(Stored data)

- - - -

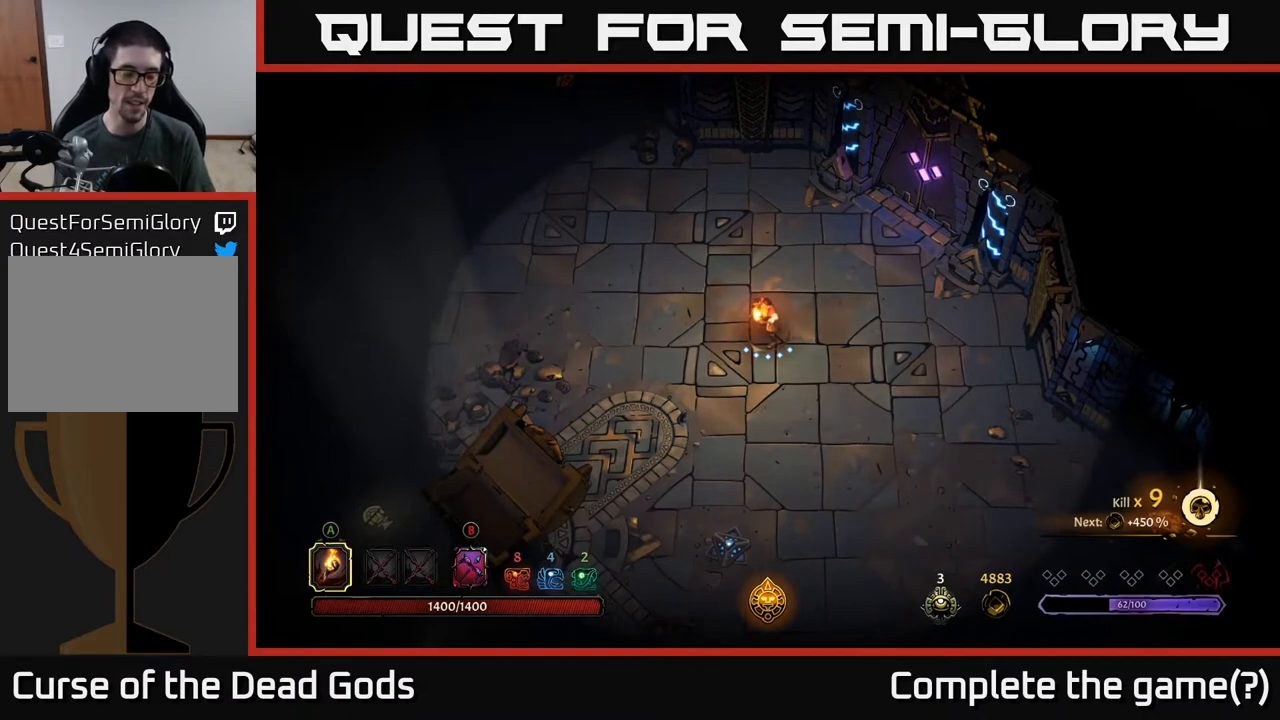
{"buttons": [], "left_stick": "center", "right_stick": "center", "events": []}
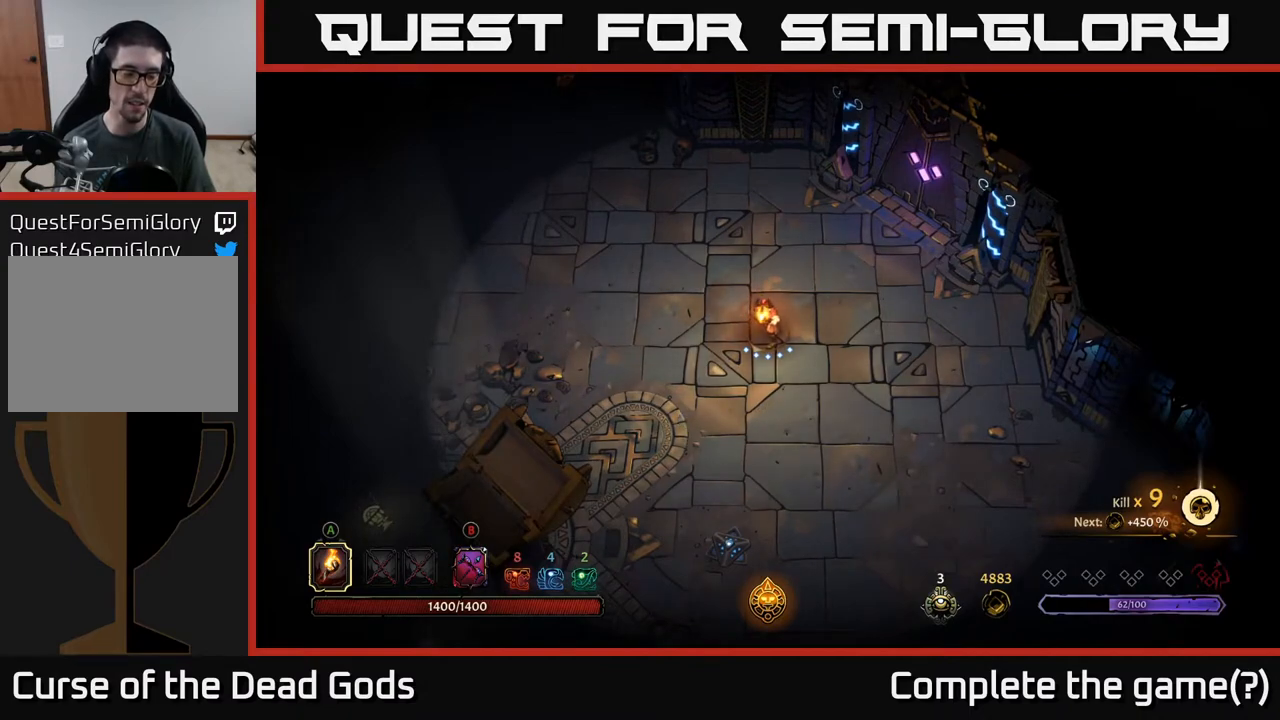
{"buttons": [], "left_stick": "center", "right_stick": "center", "events": []}
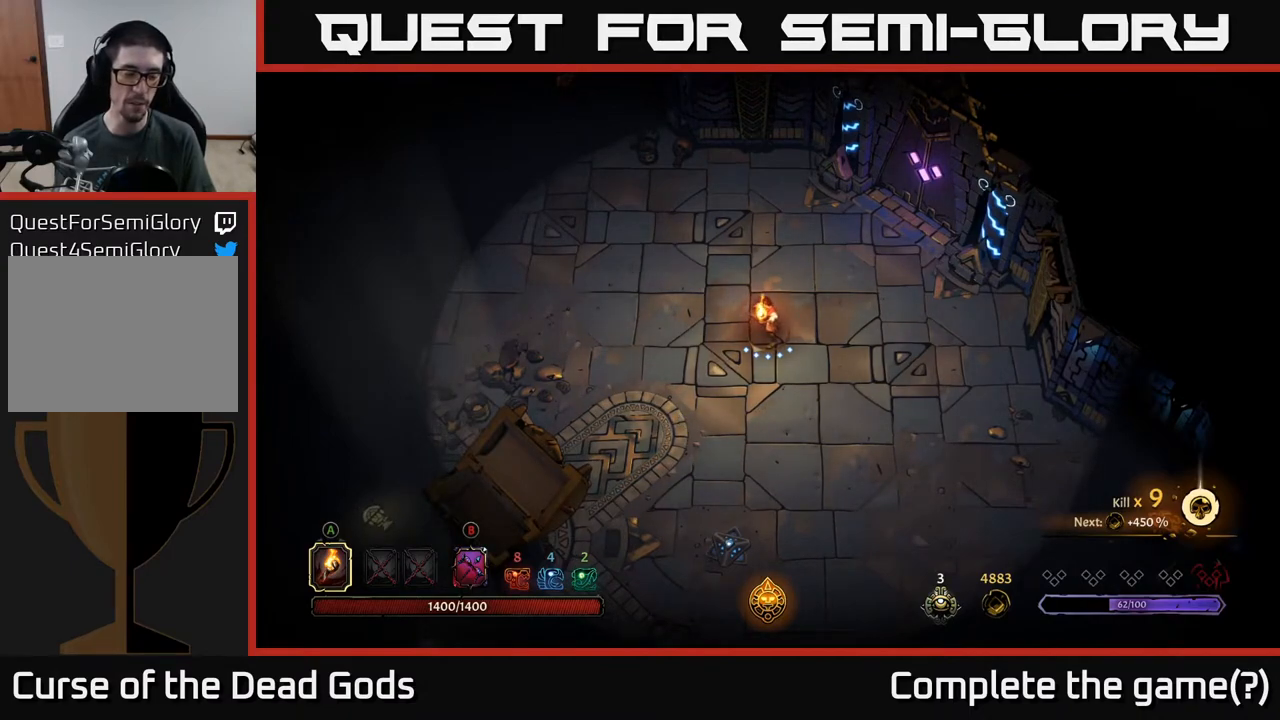
{"buttons": [], "left_stick": "center", "right_stick": "center", "events": []}
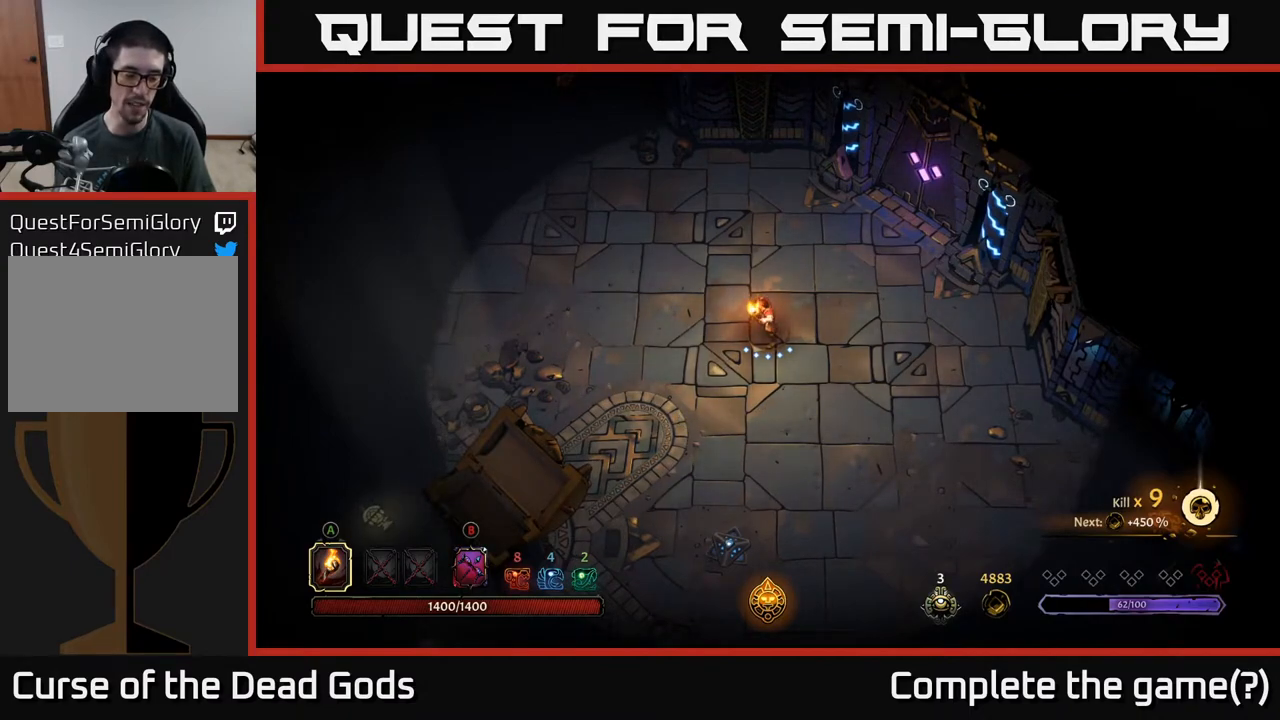
{"buttons": [], "left_stick": "center", "right_stick": "center", "events": []}
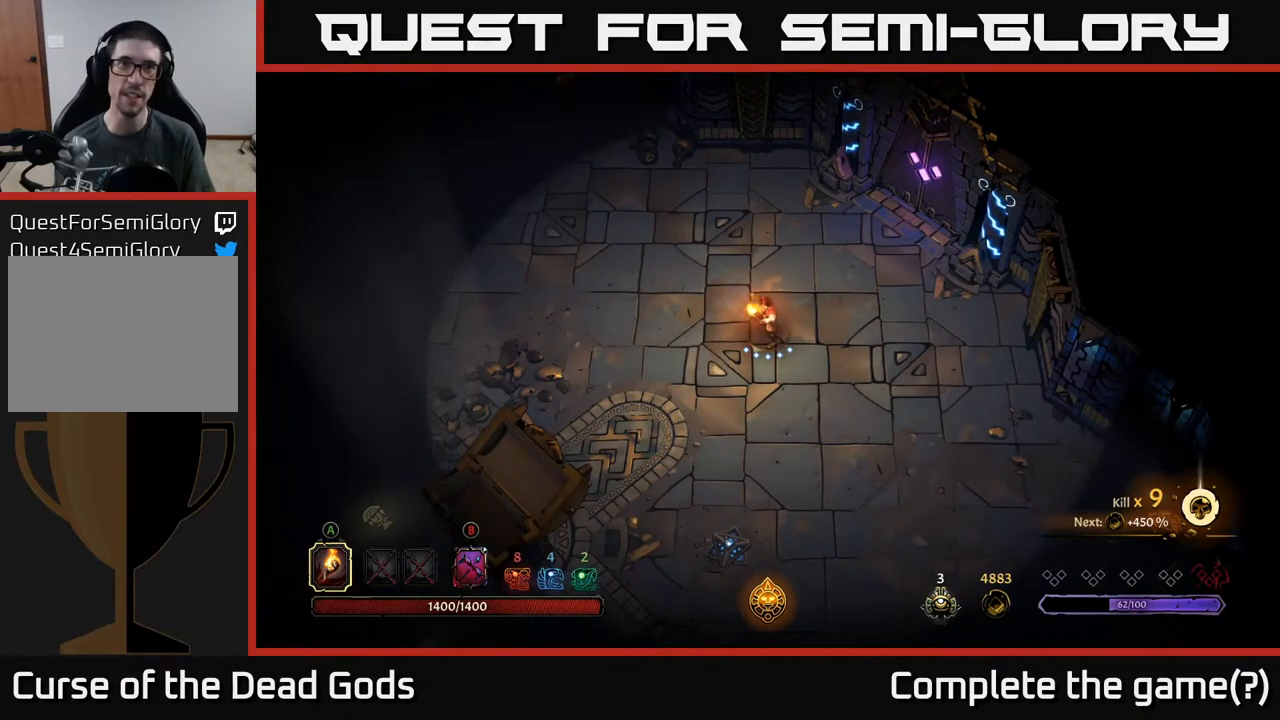
{"buttons": [], "left_stick": "up-right", "right_stick": "center", "events": [[383, "left_stick", "up-right"]]}
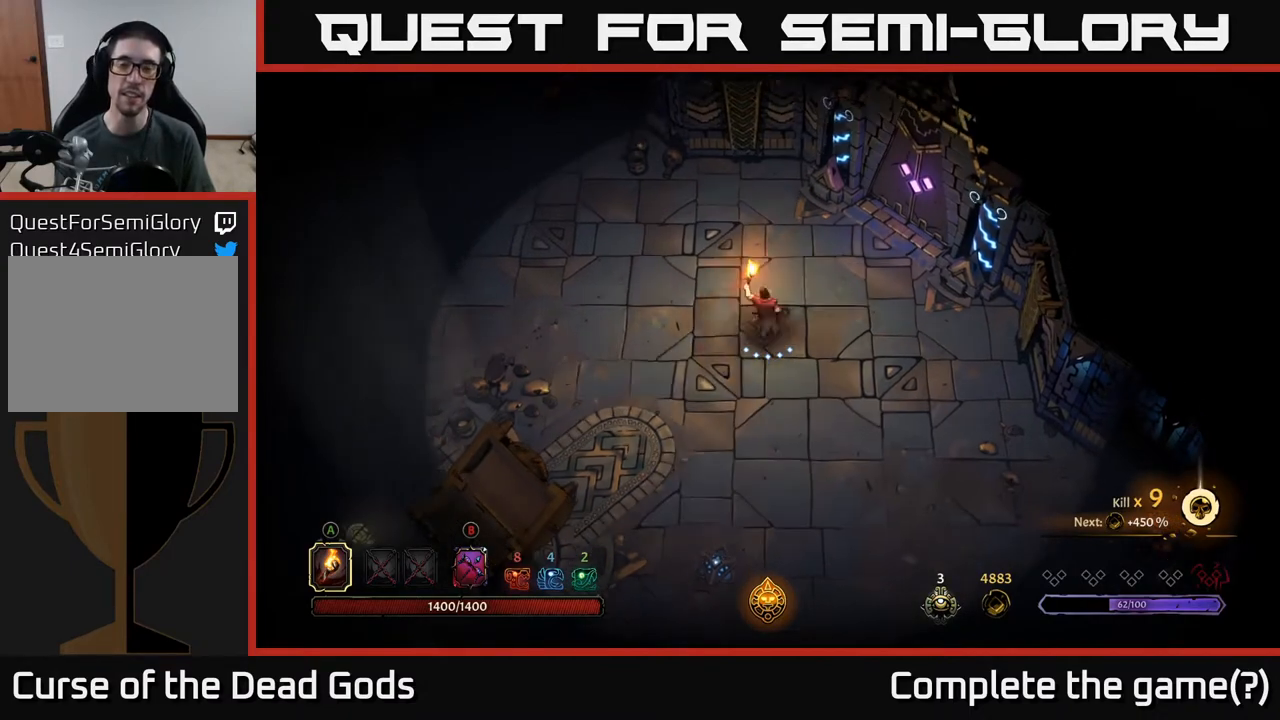
{"buttons": [], "left_stick": "left", "right_stick": "center", "events": [[500, "left_stick", "left"]]}
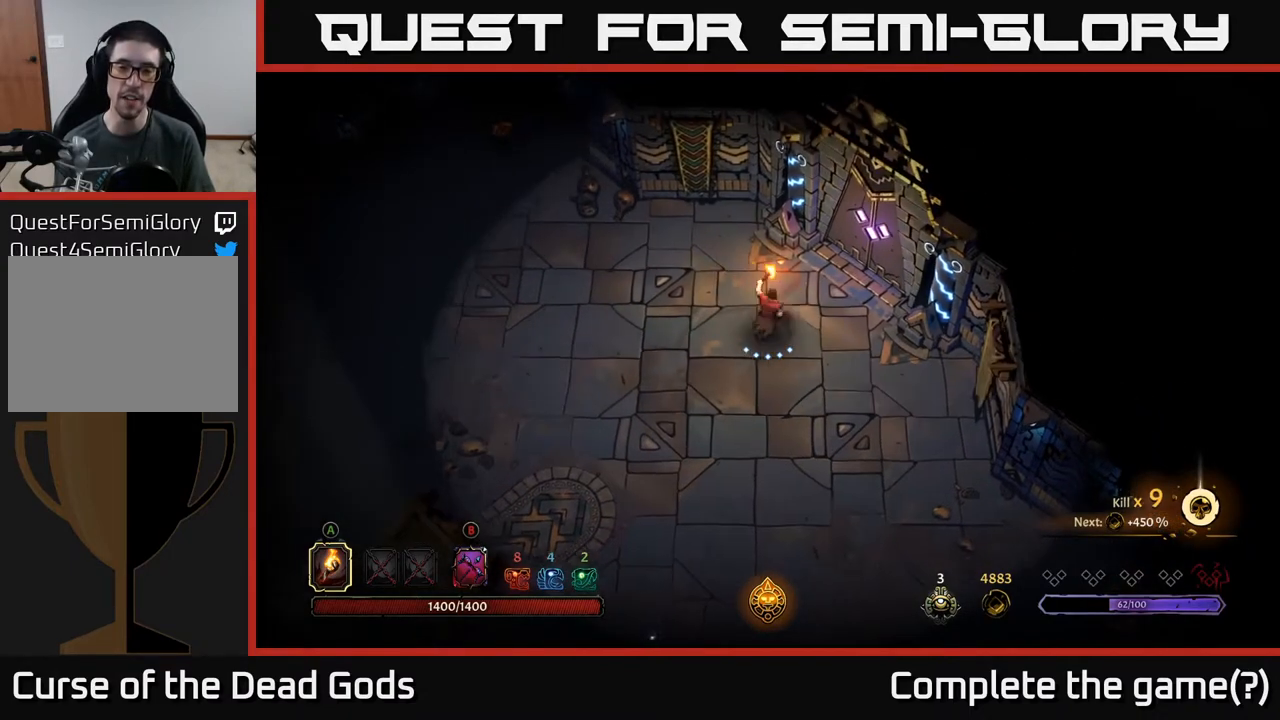
{"buttons": [], "left_stick": "center", "right_stick": "center", "events": [[400, "left_stick", "center"]]}
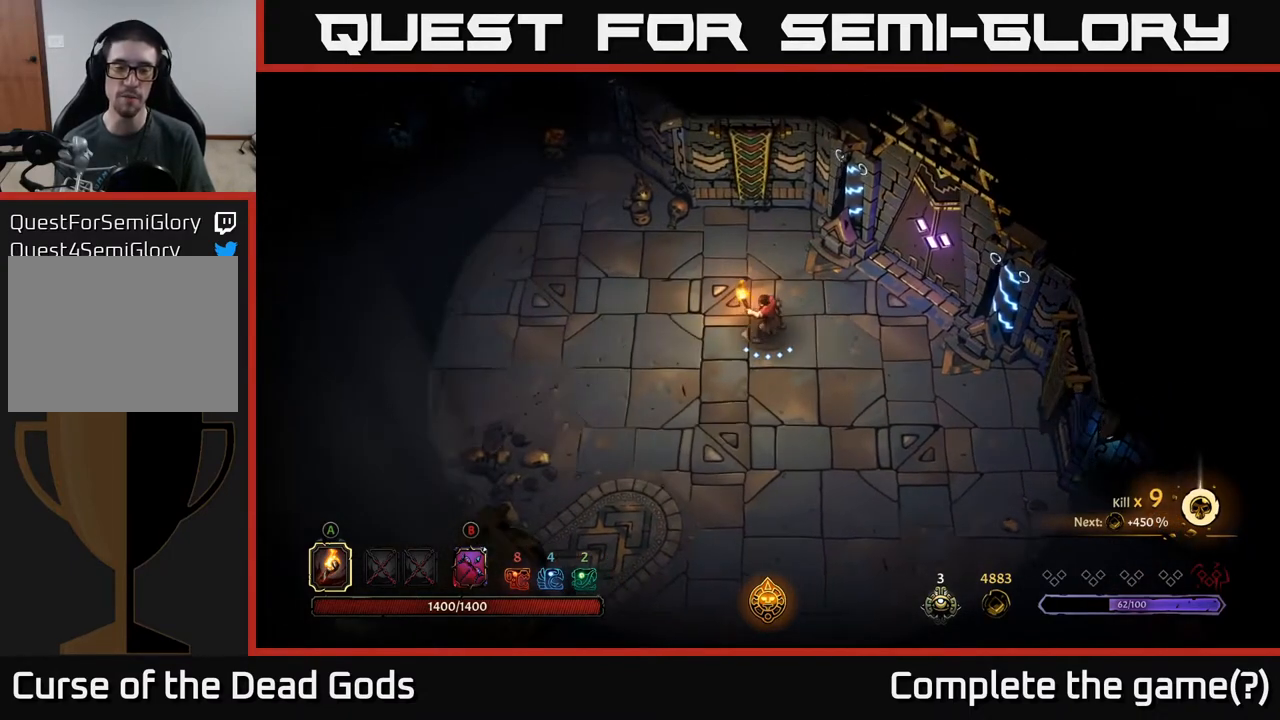
{"buttons": [], "left_stick": "right", "right_stick": "center", "events": [[33, "left_stick", "down-left"], [400, "left_stick", "down-right"], [500, "left_stick", "right"]]}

- - - -

Transcribe the records above exactly as they appear, leaving out any pictures.

> WRITTEN RESPONSE:
{"buttons": [], "left_stick": "center", "right_stick": "center", "events": []}
{"buttons": [], "left_stick": "center", "right_stick": "center", "events": []}
{"buttons": [], "left_stick": "center", "right_stick": "center", "events": []}
{"buttons": [], "left_stick": "center", "right_stick": "center", "events": []}
{"buttons": [], "left_stick": "up-right", "right_stick": "center", "events": [[383, "left_stick", "up-right"]]}
{"buttons": [], "left_stick": "left", "right_stick": "center", "events": [[500, "left_stick", "left"]]}
{"buttons": [], "left_stick": "center", "right_stick": "center", "events": [[400, "left_stick", "center"]]}
{"buttons": [], "left_stick": "right", "right_stick": "center", "events": [[33, "left_stick", "down-left"], [400, "left_stick", "down-right"], [500, "left_stick", "right"]]}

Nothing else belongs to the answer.